I always thought the two easiest things in the world were to get married and to get pregnant. The two hardest things were to stay married and prevent pregnancy.
In high school only a couple boys asked me out and I was appalled at the prospect. My mother had made it clear that I was not marriage material as I was too frail for housework and I would be unable to conceive or carry a child. It made perfect sense to me. In college a fellow named Lou asked me out and was such fun and such a gentleman my mother agreed it was okay to date but marriage was still not in my future.
When Lou started getting serious and talking about our future together I stopped seeing him. I loooved kissing him but his priest kept getting in the way of that.
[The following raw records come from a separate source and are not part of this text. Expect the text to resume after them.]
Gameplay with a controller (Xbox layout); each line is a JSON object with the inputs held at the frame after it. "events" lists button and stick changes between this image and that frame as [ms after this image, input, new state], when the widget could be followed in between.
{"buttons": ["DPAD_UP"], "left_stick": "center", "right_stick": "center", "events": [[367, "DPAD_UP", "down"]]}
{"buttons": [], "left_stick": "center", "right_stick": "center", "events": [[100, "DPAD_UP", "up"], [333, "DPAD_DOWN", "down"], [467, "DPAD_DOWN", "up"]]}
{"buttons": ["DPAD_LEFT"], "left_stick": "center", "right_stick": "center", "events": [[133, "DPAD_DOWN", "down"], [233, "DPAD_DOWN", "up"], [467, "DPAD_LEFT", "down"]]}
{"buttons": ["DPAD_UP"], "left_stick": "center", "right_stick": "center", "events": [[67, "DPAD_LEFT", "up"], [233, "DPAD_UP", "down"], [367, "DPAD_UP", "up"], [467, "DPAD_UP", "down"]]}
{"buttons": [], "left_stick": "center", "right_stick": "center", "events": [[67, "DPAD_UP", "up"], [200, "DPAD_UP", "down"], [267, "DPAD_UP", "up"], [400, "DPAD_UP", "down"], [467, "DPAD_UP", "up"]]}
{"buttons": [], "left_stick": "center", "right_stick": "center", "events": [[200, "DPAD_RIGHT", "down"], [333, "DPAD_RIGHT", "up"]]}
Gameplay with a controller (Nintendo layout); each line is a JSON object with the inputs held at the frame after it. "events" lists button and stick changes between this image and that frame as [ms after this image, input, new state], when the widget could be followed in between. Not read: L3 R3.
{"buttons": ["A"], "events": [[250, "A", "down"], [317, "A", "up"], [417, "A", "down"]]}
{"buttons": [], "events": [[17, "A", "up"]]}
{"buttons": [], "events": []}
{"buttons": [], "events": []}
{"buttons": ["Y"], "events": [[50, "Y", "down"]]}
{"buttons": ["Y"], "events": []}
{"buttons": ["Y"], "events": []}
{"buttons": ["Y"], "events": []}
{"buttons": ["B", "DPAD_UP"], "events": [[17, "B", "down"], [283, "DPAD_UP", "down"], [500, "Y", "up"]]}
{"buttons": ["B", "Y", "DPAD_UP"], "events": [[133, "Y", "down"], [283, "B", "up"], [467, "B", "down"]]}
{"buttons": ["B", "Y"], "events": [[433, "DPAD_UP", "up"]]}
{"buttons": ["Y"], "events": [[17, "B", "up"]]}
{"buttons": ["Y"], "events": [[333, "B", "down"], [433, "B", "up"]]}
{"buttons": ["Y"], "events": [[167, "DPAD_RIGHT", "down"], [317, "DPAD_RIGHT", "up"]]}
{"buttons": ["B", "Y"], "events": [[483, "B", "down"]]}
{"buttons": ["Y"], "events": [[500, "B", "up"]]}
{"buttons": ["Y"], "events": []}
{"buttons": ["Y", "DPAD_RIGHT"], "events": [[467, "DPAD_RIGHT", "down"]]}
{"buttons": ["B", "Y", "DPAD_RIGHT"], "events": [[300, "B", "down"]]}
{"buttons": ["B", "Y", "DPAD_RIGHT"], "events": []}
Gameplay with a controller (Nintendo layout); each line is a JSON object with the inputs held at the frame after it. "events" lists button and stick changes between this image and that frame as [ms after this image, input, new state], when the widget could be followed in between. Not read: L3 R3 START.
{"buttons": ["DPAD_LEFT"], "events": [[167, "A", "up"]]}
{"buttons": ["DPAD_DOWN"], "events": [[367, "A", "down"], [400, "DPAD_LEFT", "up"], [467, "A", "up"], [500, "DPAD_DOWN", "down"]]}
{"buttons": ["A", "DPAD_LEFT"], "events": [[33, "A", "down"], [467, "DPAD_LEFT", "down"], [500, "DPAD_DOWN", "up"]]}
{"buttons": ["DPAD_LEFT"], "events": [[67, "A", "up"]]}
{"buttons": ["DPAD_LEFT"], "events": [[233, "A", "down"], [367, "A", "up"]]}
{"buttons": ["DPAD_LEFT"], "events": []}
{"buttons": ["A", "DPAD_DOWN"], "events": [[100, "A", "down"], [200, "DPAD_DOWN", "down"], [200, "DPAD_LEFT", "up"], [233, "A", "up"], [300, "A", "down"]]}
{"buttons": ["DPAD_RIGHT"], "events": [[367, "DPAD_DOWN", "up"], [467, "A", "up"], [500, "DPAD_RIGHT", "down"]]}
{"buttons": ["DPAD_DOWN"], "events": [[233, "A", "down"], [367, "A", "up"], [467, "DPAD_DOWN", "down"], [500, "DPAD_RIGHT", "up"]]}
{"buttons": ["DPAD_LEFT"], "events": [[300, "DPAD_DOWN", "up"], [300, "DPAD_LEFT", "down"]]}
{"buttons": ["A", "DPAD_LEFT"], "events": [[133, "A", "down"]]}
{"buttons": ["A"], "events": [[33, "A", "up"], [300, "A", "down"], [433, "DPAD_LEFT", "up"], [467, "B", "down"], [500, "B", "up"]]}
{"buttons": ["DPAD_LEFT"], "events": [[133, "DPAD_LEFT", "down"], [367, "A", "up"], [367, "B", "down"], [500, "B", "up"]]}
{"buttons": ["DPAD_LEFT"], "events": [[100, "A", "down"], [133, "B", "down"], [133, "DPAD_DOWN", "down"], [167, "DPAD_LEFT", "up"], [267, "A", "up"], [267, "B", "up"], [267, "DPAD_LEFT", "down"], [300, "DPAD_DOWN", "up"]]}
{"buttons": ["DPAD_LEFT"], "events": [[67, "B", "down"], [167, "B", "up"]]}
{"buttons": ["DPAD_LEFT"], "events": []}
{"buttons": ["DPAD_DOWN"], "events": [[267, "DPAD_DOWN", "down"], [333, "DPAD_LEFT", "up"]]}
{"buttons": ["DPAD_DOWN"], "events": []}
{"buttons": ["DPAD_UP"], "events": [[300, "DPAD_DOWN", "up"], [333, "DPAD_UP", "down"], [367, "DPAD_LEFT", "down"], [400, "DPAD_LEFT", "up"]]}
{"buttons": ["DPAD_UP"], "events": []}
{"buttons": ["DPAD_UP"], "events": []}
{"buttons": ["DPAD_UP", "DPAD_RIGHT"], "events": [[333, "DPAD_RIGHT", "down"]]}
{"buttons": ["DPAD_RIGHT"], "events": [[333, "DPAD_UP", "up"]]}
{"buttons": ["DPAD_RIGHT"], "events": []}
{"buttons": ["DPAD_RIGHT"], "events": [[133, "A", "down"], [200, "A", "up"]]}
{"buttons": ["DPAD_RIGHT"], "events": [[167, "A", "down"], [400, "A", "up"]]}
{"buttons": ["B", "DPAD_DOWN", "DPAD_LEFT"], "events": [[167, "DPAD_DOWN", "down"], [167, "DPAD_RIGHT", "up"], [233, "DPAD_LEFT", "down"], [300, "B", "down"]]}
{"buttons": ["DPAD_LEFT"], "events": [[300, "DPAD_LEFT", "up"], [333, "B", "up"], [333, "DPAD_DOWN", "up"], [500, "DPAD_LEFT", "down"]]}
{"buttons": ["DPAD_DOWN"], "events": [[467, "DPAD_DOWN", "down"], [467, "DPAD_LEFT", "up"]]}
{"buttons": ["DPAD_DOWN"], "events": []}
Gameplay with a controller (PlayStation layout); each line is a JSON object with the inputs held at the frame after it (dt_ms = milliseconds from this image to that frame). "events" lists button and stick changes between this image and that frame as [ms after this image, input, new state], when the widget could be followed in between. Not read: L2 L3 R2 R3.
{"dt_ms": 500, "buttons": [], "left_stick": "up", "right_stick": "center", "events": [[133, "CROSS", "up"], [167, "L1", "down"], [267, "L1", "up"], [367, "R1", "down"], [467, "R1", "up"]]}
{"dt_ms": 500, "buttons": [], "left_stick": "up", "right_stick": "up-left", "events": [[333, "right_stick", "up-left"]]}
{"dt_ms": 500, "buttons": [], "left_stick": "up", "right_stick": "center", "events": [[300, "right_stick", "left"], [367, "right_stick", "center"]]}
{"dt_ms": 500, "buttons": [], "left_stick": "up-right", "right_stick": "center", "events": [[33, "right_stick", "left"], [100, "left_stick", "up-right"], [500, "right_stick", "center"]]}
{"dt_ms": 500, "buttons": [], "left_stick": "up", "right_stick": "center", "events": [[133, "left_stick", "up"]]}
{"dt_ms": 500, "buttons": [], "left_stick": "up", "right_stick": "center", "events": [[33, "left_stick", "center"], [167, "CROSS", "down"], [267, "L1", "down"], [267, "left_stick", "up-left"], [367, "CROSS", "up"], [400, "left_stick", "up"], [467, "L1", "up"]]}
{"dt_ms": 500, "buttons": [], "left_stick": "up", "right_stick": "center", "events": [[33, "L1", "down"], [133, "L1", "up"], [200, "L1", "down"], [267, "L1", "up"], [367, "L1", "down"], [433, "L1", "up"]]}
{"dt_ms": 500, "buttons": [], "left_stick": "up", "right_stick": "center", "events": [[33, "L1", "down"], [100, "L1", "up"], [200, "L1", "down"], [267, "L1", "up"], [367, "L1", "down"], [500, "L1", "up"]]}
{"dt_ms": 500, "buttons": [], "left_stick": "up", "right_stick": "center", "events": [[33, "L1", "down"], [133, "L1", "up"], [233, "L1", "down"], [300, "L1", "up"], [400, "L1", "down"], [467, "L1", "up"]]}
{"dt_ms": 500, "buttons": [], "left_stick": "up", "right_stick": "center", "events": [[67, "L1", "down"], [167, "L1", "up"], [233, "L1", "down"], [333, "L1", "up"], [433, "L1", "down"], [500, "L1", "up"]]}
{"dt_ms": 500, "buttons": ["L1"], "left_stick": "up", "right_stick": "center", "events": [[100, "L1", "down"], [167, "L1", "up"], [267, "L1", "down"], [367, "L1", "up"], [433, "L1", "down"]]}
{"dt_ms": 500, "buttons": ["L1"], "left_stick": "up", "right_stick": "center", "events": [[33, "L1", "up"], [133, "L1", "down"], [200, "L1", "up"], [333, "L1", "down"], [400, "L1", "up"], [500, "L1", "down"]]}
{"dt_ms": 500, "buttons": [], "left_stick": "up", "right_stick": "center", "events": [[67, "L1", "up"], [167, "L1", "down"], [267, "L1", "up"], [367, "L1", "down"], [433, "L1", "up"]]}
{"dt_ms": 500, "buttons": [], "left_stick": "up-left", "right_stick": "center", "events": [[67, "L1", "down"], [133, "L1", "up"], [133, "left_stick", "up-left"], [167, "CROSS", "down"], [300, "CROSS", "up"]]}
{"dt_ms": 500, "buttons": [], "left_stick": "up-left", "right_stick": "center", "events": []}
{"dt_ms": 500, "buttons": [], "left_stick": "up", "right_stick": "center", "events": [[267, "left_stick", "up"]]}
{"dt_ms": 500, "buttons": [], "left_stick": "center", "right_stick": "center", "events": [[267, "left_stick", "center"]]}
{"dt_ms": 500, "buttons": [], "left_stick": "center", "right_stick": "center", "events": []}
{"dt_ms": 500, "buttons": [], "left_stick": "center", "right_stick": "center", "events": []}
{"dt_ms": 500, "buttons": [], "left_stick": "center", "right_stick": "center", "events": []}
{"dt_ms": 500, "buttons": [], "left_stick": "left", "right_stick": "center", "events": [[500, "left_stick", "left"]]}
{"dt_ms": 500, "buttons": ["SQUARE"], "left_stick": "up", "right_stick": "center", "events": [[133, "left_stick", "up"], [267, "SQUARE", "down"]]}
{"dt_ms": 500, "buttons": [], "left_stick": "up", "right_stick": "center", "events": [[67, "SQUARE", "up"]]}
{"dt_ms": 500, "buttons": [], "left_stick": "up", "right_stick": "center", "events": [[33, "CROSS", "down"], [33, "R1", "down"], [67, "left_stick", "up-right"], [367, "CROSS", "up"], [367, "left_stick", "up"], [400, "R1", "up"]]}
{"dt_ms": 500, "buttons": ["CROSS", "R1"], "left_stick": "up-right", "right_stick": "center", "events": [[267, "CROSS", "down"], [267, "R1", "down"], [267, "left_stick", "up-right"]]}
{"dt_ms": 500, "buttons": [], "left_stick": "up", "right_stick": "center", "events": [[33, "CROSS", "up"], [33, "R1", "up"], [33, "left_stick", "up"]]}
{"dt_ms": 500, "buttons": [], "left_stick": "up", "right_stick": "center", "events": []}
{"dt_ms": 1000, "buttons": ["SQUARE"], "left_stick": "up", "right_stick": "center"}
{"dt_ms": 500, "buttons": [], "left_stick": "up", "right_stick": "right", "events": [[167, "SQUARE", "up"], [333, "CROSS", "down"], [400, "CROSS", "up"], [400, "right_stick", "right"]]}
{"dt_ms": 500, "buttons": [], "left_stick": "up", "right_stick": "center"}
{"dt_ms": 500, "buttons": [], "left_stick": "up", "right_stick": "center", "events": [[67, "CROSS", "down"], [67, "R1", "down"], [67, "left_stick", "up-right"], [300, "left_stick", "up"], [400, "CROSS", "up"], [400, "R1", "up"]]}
My mother was always watching out the window and If it didn't bother her why would a priest care?
Lou loved to debate ideas and later went on to teach Philosophy. But to me it was too much like arguing. So I was ready to move on. Once I learned how to kiss it was a dating extravaganza for the next two years. When someone seemed serious I just moved on. My mom had explained good girls didn't do "it" and if I did I would die of pregnancy. I felt so lucky anyone would want to go out with me that just dating was enough.
Finally Black Cloud found me and faced down my mother's wrath and my father's concern, "That boy doesn't look you in the eye Baby." I explained all the negatives about marrying me but he was determined. And really, really cute. I thought well, maybe sex would be as fun as kissing. So we got married and moved far away from my friends and family.